V2Meow: Meowing to the Visual Beat via Video-to-Music Generation

Authors: Kun Su, Judith Yue Li, Qingqing Huang, Dima Kuzmin, Joonseok Lee, Chris Donahue, Fei Sha, Aren Jansen, Yu Wang, Mauro Verzetti, Timo Denk

AAAI 2024 | Conference PDF | Archive PDF | Plain Text | LLM Run Details

Reproducibility Variable Result LLM Response
Research Type Experimental Trained on 5k hours of music audio clips paired with video frames mined from in-the-wild music videos, V2Meow is competitive with previous domain-specific models when evaluated in a zero-shot manner. Through both qualitative and quantitative evaluations, we demonstrate that our model outperforms various existing music generation systems in terms of visual-audio correspondence and audio quality.
Researcher Affiliation Collaboration 1Google Research, Mountain View, CA, USA 2Google Deep Mind, Mountain View, CA, USA 3University of Washington, Seattle, WA, USA 4Byte Dance, San Jose, CA, USA 5Seoul National University, Seoul, South Korea 6Carnegie Mellon University, Pittsburgh, PA, USA 7Music and Audio Research Laboratory, New York University, NY, USA
Pseudocode No The paper does not contain any pseudocode or algorithm blocks.
Open Source Code No The paper states 'Music samples are available at tinyurl.com/v2meow' but does not provide a link or statement about the availability of the source code for the described methodology.
Open Datasets Yes Training Datasets. Following (Sur ıs et al. 2022), we filtered a public available video dataset (Abu-El-Haija et al. 2016) to 110k videos with the label Music Videos and refer to it as MV100K.
Dataset Splits Yes The training and validation datasets were split into an 80:20 ratio.
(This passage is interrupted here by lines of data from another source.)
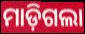
ମାଡ଼ିଗଲା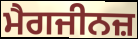
ਮੈਗਜੀਨਜ਼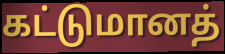
கட்டுமானத்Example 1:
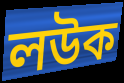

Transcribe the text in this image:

লউক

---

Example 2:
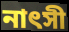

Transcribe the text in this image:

নাৎসী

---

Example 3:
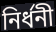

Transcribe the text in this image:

নির্ধনী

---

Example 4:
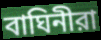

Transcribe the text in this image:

বাঘিনীরা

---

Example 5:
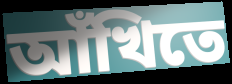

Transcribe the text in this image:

আঁখিতে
Hardware Specification No The paper does not provide specific hardware details (e.g., GPU model, CPU type, or memory) used for running its experiments, only general mentions like 'on a GPU'.
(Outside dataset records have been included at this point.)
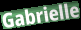
Gabrielle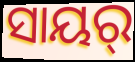
ସାୟର୍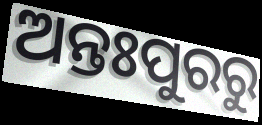
ଅନ୍ତଃପୁରରୁ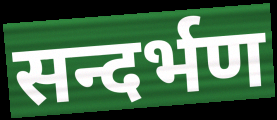
सन्दर्भणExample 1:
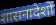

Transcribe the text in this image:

शासनादेशों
Software Dependencies No The paper mentions various models and frameworks (e.g., CLIP, I3D, VIT-VQGAN) and general concepts (e.g., encoder-decoder Transformer) but does not provide specific version numbers for software dependencies like PyTorch, TensorFlow, or Python libraries.
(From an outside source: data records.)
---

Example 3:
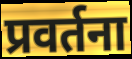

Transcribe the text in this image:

प्रवर्तना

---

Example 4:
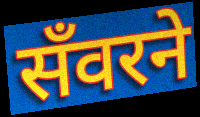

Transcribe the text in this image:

सँवरने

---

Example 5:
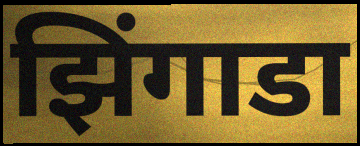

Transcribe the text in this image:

झिंगाडाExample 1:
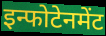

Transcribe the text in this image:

इन्फोटेनमेंट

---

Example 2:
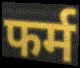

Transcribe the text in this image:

फर्म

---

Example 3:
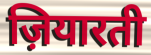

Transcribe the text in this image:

ज़ियारती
Experiment Setup Yes For all visual features, we use a frame rate at 1 fps... we use encoder-decoder Transformer with 12 layers, 16 attention heads, an embedding dimension of 1024, feed-forward layers of dimensionality 4096, and relative positional embeddings. We use 10-second random crops... The coarse to fine acoustic tokens modeling is trained on 3-second crops. During inference, we use temperature sampling for all stages, with temperatures {1.0, 0.95, 0.4} for modeling stages 1, 2, and 3, respectively.